$\mathbb Q [\sqrt{2} i]$ contains neither $\sqrt[4]{2}$ nor $\sqrt{2}$ I want to prove that $x^4-2$ is irreducible over $\mathbb Q [\sqrt{2} i]$. In order to verify it has no linear factors and quadratic factors, I need to show $\mathbb Q [\sqrt{2} i]$ contains neither $\sqrt[4]{2}$ nor $\sqrt{2}$, can anybody show me a strict proof? Thanks in advance.

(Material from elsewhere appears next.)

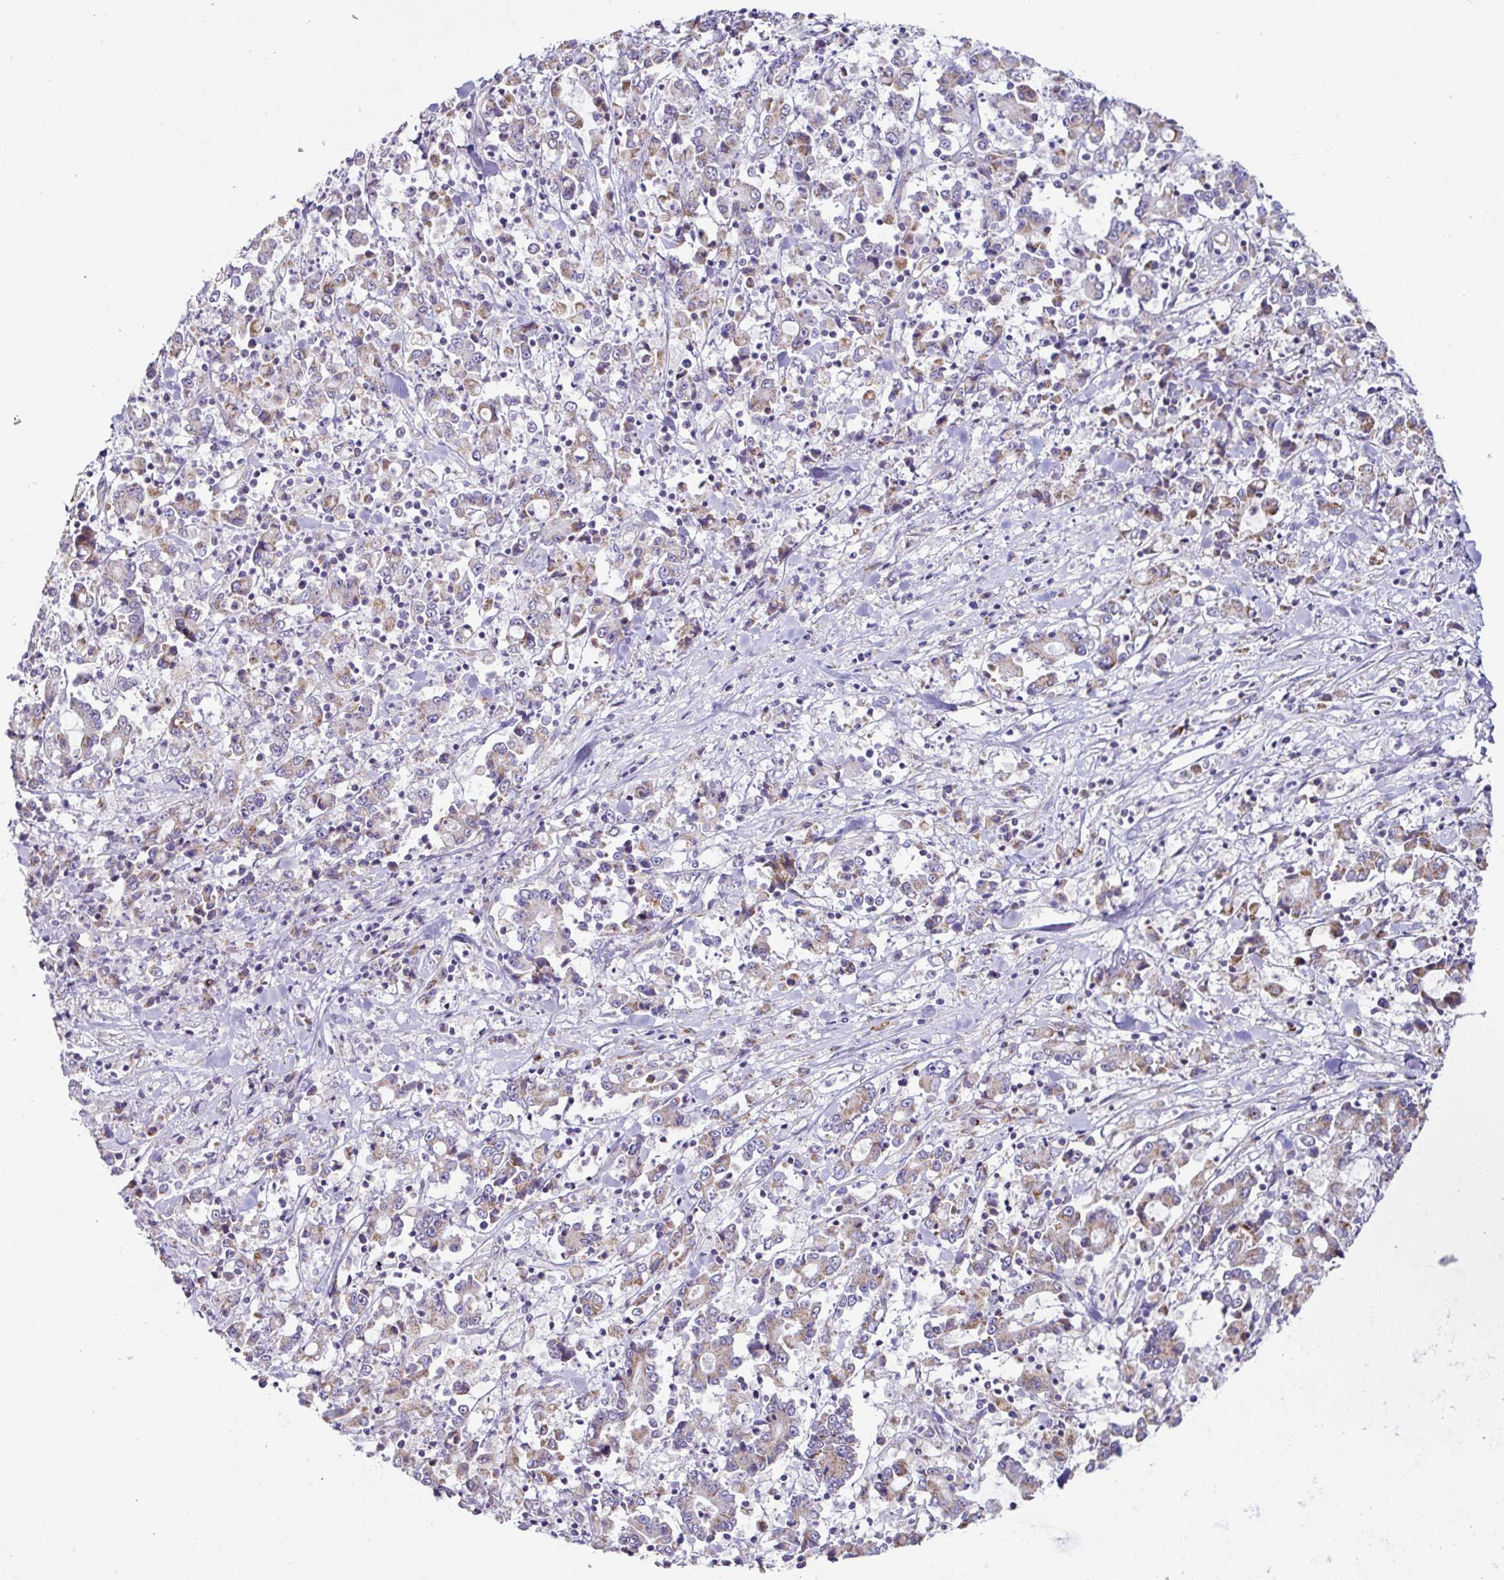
{"staining": {"intensity": "weak", "quantity": "25%-75%", "location": "cytoplasmic/membranous"}, "tissue": "stomach cancer", "cell_type": "Tumor cells", "image_type": "cancer", "snomed": [{"axis": "morphology", "description": "Adenocarcinoma, NOS"}, {"axis": "topography", "description": "Stomach, upper"}], "caption": "Immunohistochemical staining of human stomach cancer displays weak cytoplasmic/membranous protein staining in about 25%-75% of tumor cells.", "gene": "DOK7", "patient": {"sex": "male", "age": 68}}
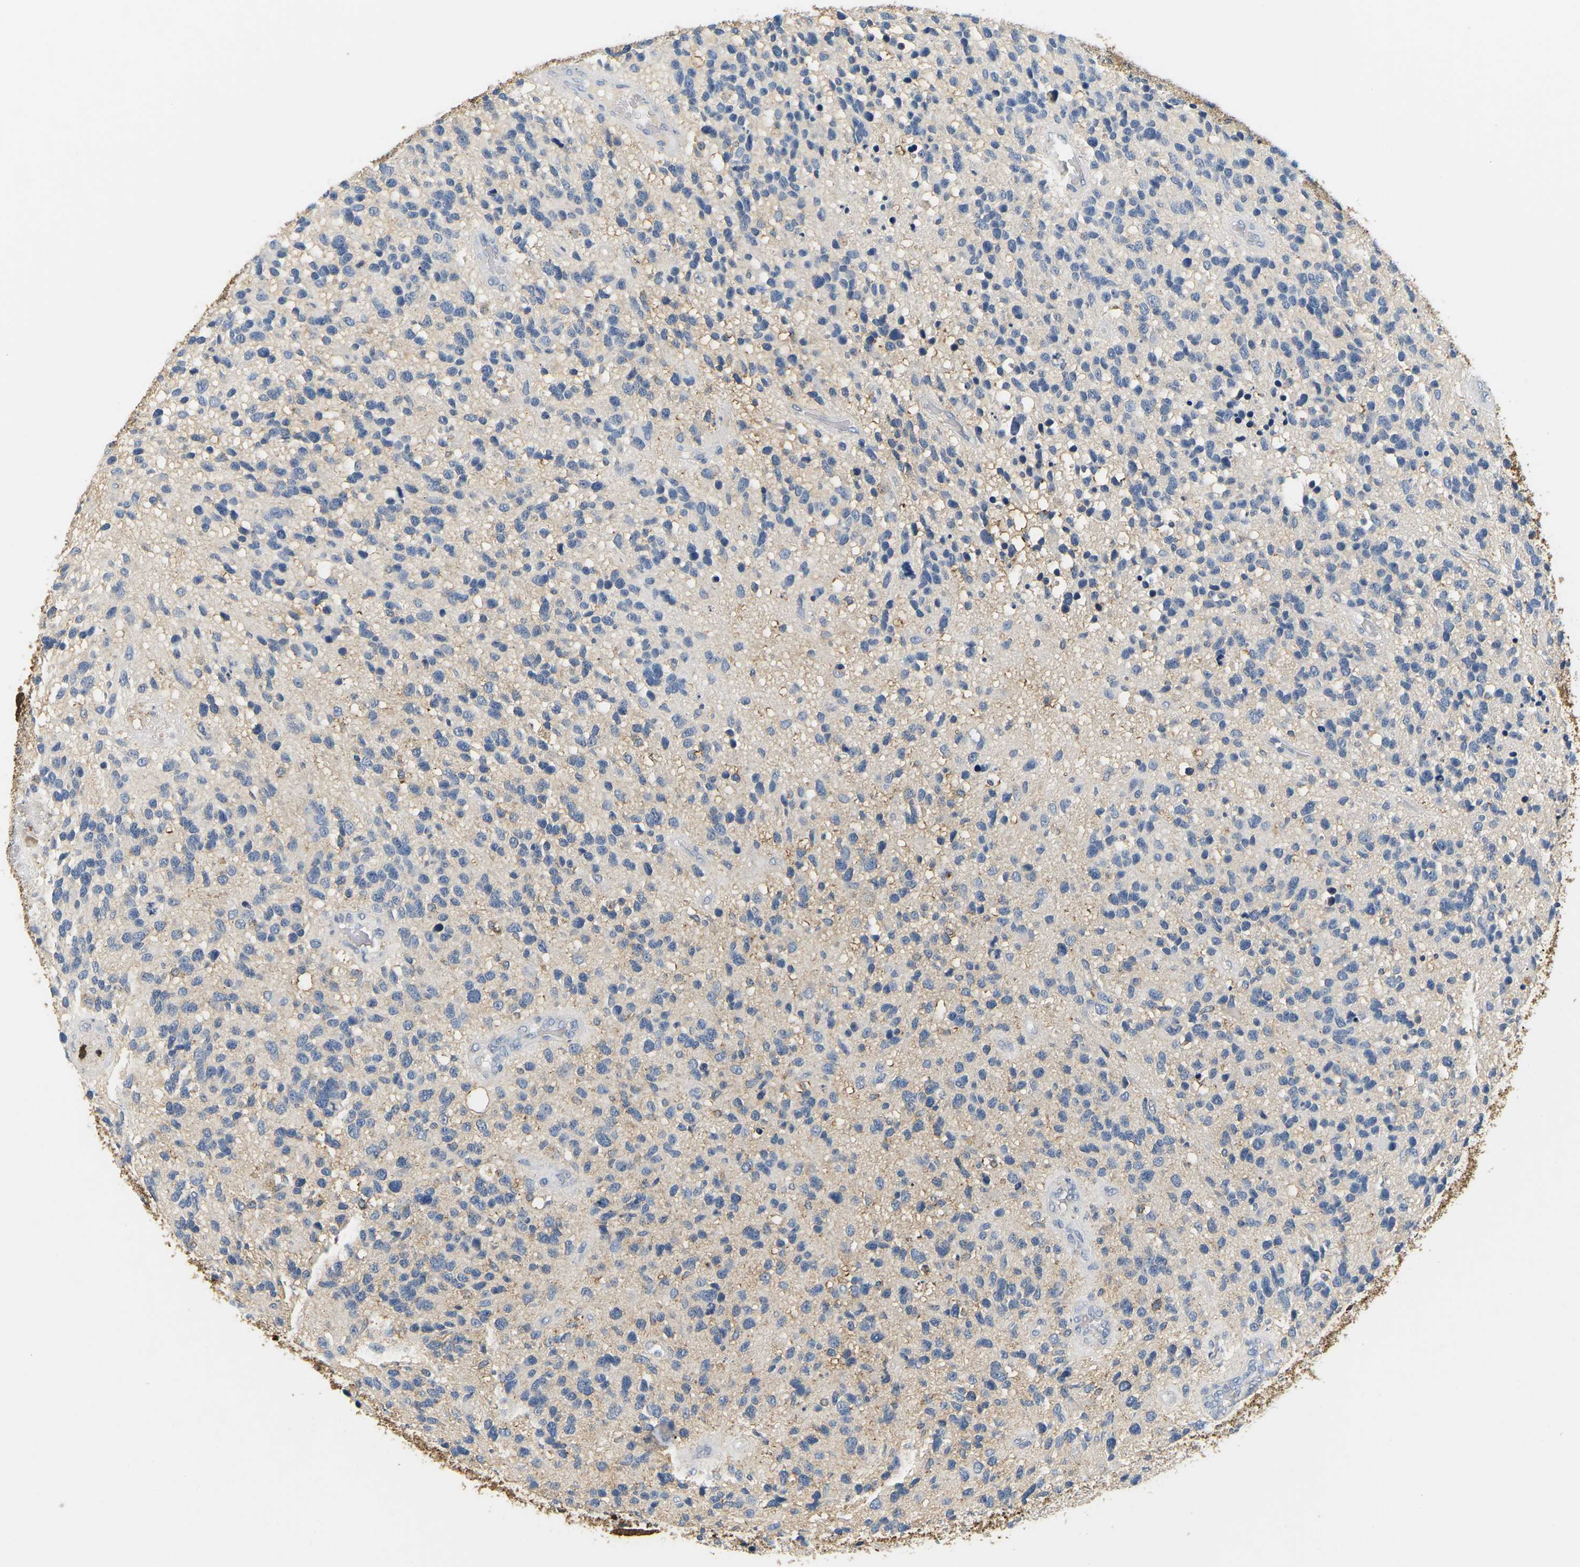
{"staining": {"intensity": "negative", "quantity": "none", "location": "none"}, "tissue": "glioma", "cell_type": "Tumor cells", "image_type": "cancer", "snomed": [{"axis": "morphology", "description": "Glioma, malignant, High grade"}, {"axis": "topography", "description": "Brain"}], "caption": "A micrograph of malignant glioma (high-grade) stained for a protein displays no brown staining in tumor cells.", "gene": "ADM", "patient": {"sex": "female", "age": 58}}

 A: The field $Q[i\sqrt2]$ has degree two over $Q$ and so does $Q[\sqrt2]$. If the first contained $\sqrt2$ then the two would be equal. Yet the second one is contained in $R$ and the other is not.
On the other hand, the minimal polynomial $\sqrt[4]2$ over $Q$ has degree four, so that number cannot be in $Q[\sqrt2]$.
A: If $\mathbb{Q}[\sqrt{2}i]$ contains $\sqrt[4]{2}$, then $\mathbb{Q}[\sqrt{2}i]=\mathbb{Q}[\sqrt{2}i][\sqrt[4]{2}]$ and therefore
$$2=[\mathbb{Q}[\sqrt{2}i]:\mathbb{Q}]=[\mathbb{Q}[\sqrt{2}i][\sqrt[4]{2}]:\mathbb{Q}[\sqrt[4]{2}]]\cdot [\mathbb{Q}[\sqrt[4]{2}]:\mathbb{Q}]= k\cdot 4$$
where $k=[\mathbb{Q}[\sqrt{2}i][\sqrt[4]{2}]:\mathbb{Q}[\sqrt[4]{2}]]$, which is absurd.
(This is just Mariano's answer, I was writing mine when he posted).
A: Let $\alpha=\sqrt 2 i\notin \mathbb Q$. Using $\alpha^2=-2$, we note that $(a+b\alpha)^2=(a^2-2b^2)+2ab\alpha$ for $a,b\in\mathbb Q$. For the latter to equal $2$ we need $2ab=0$ and $a^2-2b^2=2$ (because $1,\alpha$ are $\mathbb Q$-linearly independant). But if $a=0$, we cannot have $-2b^2=2$, and if $b=0$ we cannot have $a^2=2$. Therefore $\sqrt 2\notin\mathbb Q[\alpha]$ and even more so $\sqrt[4]2\notin\mathbb Q[\alpha]$.